Large language models are stochastic by nature. Their outputs are non-deterministic—given the same input, they will produce different outputs across invocations. For consumer applications, this variability is a feature; for institutional systems where auditability and repeatability are requirements, it is a fundamental challenge.

The RAG Architecture

Retrieval-Augmented Generation (RAG) addresses the hallucination problem by separating the model's generative capability from its knowledge base.
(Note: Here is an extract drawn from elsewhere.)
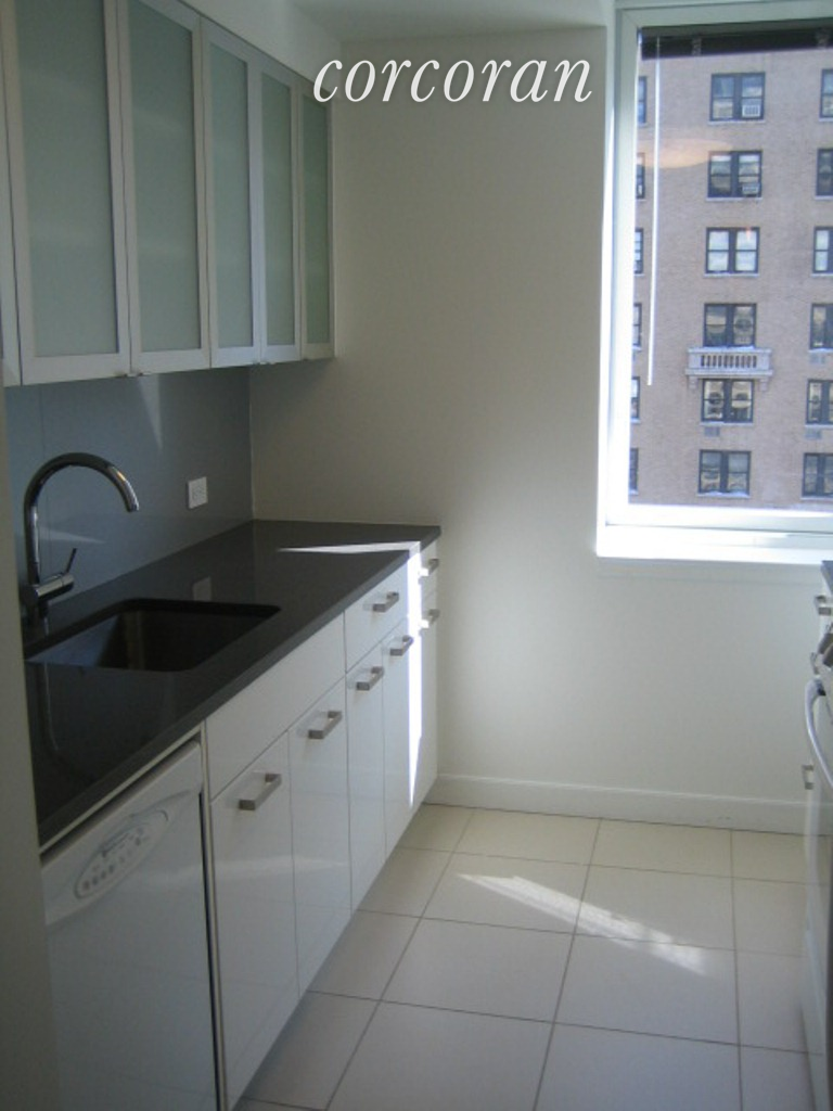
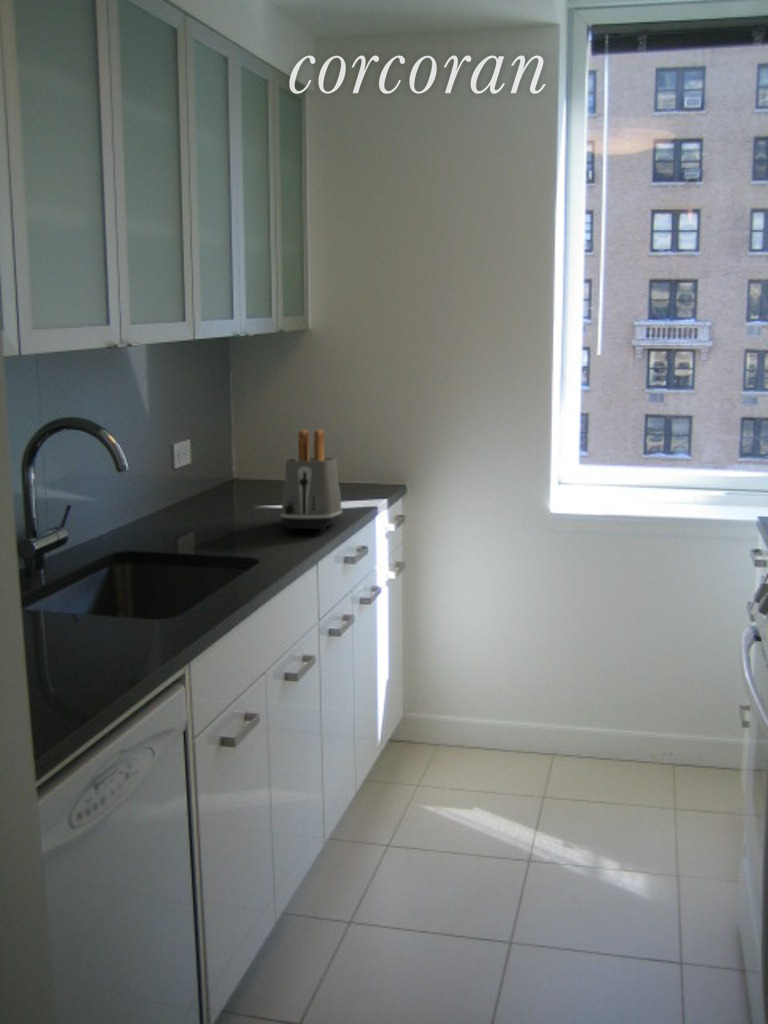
+ toaster [280,429,343,534]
Rather than relying on the model's parametric memory—which is static, potentially outdated, and unverifiable—a RAG system retrieves relevant documents from a controlled knowledge store and provides them as context at inference time.

Achieving Determinism

True determinism in LLM systems requires several architectural commitments: (1) pinned model versions with no silent updates, (2) temperature set to 0 for extraction tasks, (3) structured output schemas enforced via constrained generation, (4) source document versioning so every output can be traced to a specific document revision.

The Orchestration Layer

The orchestration layer—implemented with frameworks like LangChain, LlamaIndex, or bespoke systems—manages the pipeline: query preprocessing, vector similarity search, context window management, prompt templating, response parsing, and confidence scoring. Each step must be logged for audit trail completeness.

Our Implementation Pattern

For institutional deployments, we implement a four-stage pipeline: intent classification (to route queries to specialized sub-agents), retrieval with hybrid search (BM25 + dense vector), generation with structured output enforcement, and post-generation validation against a factual consistency model. This pattern achieves near-deterministic outputs suitable for regulated environments.